Sabo said she attributed the expansive programming, opportunities, and flexibility and understanding of the professors here at Oho State to allowing her to be able to participate in so many educational opportunities over the last several months.

“I think what I really realized too, going to Ohio State, after having looked at a lot of schools, not that you don’t have similar opportunities I’m sure at other places, but I don’t think I would have been able to make it all work and fit it all together if I wasn’t going to a school like Ohio State. If you have the opportunity you should go for it,” she said.

Sabo has also taken advantage of the many other organizations and programs right here on campus to help further prepare her for a career in the law. She is a Captain Jonathan D. Grassbaugh fellow and a member of the Moritz Board Fellows Program, where she serves on the Court Appointed Special Advocates (CASA) board for Franklin County.

Sabo described her path to law school as non-traditional. In college she said she knew she eventually wanted to pursue a degree in law, but first wanted to find her passion for it before embarking on a legal education. After earning her master’s degree in education, she worked for several years as special education teacher in Colorado. That experience helped her find her driving reason to attend law school.

“I looked into law school my senior year of college and I really just wasn’t sold on why I wanted to go. I realized I wanted to do that someday, but not right now. So I served as a multi-intensive special education teacher for four years, working with students with more significant special needs. I got to see a lot of different aspects of the field and I thought, ‘This is why I want to go to law school,’” she said.

Sabo plans to continue following that non-traditional path, using her degrees to help create systematic change in education policy to help teachers, students, and students’ families.

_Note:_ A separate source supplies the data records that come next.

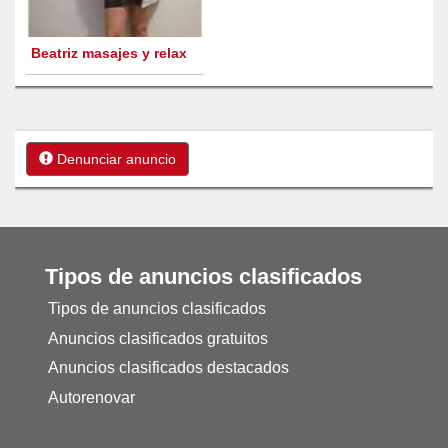
Beatriz masajes y relax
Denunciar anuncio
Tipos de anuncios clasificados
Tipos de anuncios clasificados
Anuncios clasificados gratuitos
Anuncios clasificados destacados
Autorenovar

“Although I adored my students and the families and I absolutely felt like I was making a difference in the classroom, I also felt like my hands were tied a little bit. I realized with a law degree and a legal training and background I could make more of a systematic, sustainable change,” she said. “With a background in special education I would eventually like to do something in disability discrimination working with the youth. I’d also like to maybe be a juvenile court judge someday, or work in a J.D. preferred position doing something like running a Special Olympics program or working with some type of nonprofit where I could serve as their legal counsel.”